Pracodawca zawarł z pracownicą umowę na czas określony z możliwością jej wcześniejszego wypowiedzenia. Okazało się, że na 4 lata przed emeryturą pracodawca postanowił zwolnić pracownicę. Podwładna odwołała się do sądu pracy żądając przywrócenia do pracy i wynagrodzenia za czas pozostawania bez pracy. Sądy obu instancji przyznały jej rację. Dlatego pracodawca odwołał się do Sądu Najwyższego.

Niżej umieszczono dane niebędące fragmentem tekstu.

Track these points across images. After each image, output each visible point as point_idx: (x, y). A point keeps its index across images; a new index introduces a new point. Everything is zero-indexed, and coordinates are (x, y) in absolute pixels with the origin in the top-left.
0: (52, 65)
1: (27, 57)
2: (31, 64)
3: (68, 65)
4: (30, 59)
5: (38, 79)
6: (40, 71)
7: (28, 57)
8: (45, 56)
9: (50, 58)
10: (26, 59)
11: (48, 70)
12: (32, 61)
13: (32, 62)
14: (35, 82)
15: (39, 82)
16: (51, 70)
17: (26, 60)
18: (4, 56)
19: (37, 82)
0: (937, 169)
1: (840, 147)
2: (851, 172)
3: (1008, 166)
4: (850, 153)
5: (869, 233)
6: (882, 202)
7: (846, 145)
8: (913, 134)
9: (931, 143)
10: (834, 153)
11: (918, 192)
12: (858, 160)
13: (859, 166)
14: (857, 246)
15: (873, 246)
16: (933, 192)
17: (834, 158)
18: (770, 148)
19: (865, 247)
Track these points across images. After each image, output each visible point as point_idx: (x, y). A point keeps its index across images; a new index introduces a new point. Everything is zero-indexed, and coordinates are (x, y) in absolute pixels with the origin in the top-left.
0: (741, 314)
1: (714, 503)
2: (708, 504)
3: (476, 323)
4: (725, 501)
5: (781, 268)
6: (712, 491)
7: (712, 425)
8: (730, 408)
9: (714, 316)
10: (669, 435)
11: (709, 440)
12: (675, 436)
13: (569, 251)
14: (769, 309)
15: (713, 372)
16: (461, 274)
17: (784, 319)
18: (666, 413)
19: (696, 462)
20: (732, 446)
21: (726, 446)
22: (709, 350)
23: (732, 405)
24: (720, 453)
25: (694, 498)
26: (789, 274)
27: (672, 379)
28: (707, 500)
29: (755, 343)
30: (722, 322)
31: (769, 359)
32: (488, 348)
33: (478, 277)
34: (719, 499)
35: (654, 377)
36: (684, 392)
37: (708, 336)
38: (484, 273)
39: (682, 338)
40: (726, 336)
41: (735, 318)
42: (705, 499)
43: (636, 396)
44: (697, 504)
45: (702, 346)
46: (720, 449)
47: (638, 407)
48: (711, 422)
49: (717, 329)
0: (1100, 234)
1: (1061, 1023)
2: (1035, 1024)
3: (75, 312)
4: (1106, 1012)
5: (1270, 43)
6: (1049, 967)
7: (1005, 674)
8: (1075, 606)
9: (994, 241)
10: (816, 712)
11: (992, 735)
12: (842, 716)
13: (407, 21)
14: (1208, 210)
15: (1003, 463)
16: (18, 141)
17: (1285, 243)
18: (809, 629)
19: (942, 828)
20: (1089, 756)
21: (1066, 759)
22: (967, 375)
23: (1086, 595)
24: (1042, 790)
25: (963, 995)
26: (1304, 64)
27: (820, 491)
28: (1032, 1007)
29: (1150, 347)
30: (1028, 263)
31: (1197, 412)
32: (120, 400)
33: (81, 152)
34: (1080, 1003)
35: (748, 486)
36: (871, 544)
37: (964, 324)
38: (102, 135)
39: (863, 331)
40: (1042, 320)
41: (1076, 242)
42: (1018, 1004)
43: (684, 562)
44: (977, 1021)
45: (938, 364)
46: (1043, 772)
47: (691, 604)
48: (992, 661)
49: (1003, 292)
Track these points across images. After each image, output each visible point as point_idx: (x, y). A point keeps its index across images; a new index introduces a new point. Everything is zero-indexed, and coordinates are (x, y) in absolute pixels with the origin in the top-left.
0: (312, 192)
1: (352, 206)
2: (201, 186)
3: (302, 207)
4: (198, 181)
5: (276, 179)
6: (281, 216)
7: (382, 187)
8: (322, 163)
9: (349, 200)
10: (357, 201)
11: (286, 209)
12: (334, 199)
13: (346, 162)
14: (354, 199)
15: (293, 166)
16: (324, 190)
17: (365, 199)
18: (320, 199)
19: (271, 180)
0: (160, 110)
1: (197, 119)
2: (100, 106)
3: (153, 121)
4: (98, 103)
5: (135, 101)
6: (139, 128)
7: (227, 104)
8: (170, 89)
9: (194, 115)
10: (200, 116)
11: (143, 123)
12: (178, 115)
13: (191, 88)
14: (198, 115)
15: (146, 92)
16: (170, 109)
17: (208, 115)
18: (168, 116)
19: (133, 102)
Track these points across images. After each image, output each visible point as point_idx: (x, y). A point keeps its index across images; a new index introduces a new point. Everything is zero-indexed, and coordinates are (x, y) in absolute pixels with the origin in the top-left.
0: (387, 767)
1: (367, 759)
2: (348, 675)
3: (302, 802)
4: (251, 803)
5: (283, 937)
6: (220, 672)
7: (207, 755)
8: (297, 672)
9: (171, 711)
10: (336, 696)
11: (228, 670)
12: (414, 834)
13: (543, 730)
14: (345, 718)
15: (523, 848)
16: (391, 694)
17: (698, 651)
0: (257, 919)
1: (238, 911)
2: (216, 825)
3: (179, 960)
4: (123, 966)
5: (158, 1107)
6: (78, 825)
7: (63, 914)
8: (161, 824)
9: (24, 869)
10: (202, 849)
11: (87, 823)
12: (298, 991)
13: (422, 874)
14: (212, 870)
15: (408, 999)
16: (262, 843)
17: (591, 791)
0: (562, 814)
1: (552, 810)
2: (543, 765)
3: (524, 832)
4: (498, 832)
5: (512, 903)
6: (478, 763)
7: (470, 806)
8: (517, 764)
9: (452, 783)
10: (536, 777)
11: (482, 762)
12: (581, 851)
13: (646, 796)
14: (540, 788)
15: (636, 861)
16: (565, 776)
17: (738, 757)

Ten wrócił sprawę do ponownego rozpoznania, powołując się na uchwałę składu siedmiu sędziów z 17 listopada 2011 r. (III PZP 6/11) i uznał, że wypowiedzenie umowy o pracę zawartej na czas określony nastąpiło z naruszeniem przepisów o wypowiadaniu tych umów (pracownicy wypowiedziano umowę przed emeryturą); zob. wyrok SN z 9 stycznia 2012 r. (II PK 82/11).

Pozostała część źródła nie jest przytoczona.